The least-squares estimator $(\hat{\bbeta}_1, \hat{\bbeta}_2)$ has the algebraic solution

\[\begin{aligned} \hat{\bbeta}_1 &= (\bX_1'\bM_2\bX_2)^{-1}(\bX_1'\bM_2\by) \\ \hat{\bbeta}_2 &= (\bX_2'\bM_1\bX_1)^{-1}(\bX_2'\bM_1\by) \\ \end{aligned}\]

where

\[\bM_1 = \mathbf{I}_n - \bX_1(\bX_1'\bX_1)^{-1}\bX_1'\]

is the orthogonal projection matrix (residual maker) for $\bX_1,$ and

\[\bM_2 = \mathbf{I}_n - \bX_2(\bX_2'\bX_2)^{-1}\bX_2'\]
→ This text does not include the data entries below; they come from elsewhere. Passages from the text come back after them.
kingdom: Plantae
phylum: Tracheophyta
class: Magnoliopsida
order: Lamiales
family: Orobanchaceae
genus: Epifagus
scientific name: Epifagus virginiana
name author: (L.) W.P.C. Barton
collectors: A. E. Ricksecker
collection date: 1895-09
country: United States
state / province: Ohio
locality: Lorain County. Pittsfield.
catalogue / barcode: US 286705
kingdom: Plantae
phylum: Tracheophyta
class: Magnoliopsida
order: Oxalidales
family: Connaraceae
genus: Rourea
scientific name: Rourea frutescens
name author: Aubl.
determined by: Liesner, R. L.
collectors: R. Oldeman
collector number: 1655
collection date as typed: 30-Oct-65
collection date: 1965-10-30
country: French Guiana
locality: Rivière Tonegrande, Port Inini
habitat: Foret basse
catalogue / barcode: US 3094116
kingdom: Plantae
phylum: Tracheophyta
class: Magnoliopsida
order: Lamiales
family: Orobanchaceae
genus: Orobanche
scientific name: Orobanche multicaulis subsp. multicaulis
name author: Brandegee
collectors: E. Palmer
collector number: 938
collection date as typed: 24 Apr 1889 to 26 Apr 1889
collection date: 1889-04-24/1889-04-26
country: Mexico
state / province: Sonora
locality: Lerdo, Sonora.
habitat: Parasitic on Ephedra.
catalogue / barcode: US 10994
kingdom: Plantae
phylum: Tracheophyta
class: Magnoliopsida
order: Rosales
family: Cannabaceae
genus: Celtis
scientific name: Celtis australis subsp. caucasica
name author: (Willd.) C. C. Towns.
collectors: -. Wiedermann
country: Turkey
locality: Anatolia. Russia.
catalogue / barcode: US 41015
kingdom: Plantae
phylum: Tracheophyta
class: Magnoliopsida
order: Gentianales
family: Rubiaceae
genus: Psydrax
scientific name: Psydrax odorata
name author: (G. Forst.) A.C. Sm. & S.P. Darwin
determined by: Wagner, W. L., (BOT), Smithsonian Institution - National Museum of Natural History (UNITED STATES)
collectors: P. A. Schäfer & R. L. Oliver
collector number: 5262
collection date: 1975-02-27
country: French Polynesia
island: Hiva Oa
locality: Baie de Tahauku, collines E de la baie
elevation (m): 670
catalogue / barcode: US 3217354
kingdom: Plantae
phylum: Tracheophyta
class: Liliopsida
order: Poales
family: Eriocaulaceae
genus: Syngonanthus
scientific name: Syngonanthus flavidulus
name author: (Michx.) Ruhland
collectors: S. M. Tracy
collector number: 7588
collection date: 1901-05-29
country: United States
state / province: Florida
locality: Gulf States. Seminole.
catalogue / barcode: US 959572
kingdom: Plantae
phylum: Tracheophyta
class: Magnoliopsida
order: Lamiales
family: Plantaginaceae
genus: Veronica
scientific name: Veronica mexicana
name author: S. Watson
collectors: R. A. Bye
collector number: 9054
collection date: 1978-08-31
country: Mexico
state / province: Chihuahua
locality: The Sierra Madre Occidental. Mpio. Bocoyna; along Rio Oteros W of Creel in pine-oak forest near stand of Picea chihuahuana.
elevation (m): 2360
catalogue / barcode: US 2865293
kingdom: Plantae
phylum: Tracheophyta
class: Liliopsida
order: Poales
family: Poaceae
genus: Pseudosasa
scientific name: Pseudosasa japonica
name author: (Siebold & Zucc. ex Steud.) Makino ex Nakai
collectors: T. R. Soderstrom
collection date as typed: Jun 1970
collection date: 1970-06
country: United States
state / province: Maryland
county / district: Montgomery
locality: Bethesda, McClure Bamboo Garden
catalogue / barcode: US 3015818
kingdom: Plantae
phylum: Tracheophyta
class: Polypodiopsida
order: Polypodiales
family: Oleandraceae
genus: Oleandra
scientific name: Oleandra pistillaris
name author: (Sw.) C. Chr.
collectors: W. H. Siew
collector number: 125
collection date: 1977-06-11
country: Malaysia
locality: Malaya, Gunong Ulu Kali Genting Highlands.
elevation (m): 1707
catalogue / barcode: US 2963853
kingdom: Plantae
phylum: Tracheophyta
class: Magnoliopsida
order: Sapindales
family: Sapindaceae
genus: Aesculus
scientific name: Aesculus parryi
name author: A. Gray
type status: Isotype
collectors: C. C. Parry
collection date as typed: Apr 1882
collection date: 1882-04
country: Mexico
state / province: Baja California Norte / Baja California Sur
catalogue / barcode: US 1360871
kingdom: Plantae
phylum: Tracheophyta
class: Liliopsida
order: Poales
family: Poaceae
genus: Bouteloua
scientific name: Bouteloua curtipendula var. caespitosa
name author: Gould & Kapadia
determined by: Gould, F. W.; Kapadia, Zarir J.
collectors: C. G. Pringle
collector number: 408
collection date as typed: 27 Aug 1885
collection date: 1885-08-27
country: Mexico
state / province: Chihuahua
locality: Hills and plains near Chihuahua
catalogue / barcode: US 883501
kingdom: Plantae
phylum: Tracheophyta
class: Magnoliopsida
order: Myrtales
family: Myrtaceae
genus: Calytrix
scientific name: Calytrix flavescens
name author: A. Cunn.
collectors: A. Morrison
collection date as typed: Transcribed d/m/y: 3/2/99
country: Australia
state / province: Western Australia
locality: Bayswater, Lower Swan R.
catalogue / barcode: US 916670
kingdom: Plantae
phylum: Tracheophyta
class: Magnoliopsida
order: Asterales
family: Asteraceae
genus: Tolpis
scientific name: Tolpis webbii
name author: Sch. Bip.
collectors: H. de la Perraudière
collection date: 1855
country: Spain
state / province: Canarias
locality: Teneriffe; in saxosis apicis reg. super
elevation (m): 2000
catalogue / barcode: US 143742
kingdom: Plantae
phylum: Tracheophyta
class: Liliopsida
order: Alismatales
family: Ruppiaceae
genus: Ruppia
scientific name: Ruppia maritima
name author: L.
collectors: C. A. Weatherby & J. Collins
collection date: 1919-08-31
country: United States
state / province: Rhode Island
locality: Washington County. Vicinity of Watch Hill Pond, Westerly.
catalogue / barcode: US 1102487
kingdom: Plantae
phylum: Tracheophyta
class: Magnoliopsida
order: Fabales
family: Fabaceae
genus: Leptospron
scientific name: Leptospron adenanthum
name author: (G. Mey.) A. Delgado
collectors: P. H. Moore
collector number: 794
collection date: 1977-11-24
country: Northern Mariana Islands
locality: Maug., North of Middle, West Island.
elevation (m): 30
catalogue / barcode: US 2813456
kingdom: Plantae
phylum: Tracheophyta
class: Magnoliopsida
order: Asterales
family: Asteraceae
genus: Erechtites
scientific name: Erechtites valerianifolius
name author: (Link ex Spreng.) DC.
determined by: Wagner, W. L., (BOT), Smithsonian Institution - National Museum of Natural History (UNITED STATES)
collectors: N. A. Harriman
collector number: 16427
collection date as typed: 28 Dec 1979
is the orthogonal projection matrix (residual maker) for $\bX_2.$

Since the residual make is idempotent, $\bM_1 = \bM_1\bM_1$ and thus

\[\begin{split} \hat{\bbeta}_2 &= (\bX_2'\bM_1\bX_1)^{-1}(\bX_2'\bM_1\by) \\ &= (\bX_2'\bM_1\bM_1\bX_1)^{-1}(\bX_2'\bM_1\bM_1\by) \\ &= (\widetilde{\bX}_2'\widetilde{\bX})^{-1} (\widetilde{\bX}_2' \widetilde{\bu}_1) \end{split}\]

where

\[\widetilde{\bX}_2 = \bM_1 \bX_2,\]

the columns of $\bX_2$ are the least-squares residuals from the regressions of the columns of $\bX_2$ on $\bX_1.$ And

\[\widetilde{\bu}_1 = \bM_1\by ,\]

which is the least-squares residual from a regression of $\by$ on $\bX_1.$

Frisch-Waugh-Lovell (FWL) Theorem
In the model $\eqref{eq-partition},$ the OLS estimator of $\bbeta_2$ and the OLS residuals $ \hat{\bu}$ may be computed via the following algorithm:

Regress $\by$ on $\bX_1,$ obtain the residuals $\widetilde{\bu}_1$;
Regress $\bX_2$ on $\bX_1,$ obtain the residuals $\widetilde{\bX}_2$;
Regress $\widetilde{\bu}_1$ on $\widetilde{\bX}_2$, obtain the OLS estimates $\bbeta_2$ and residuals $\hat{\bu}$.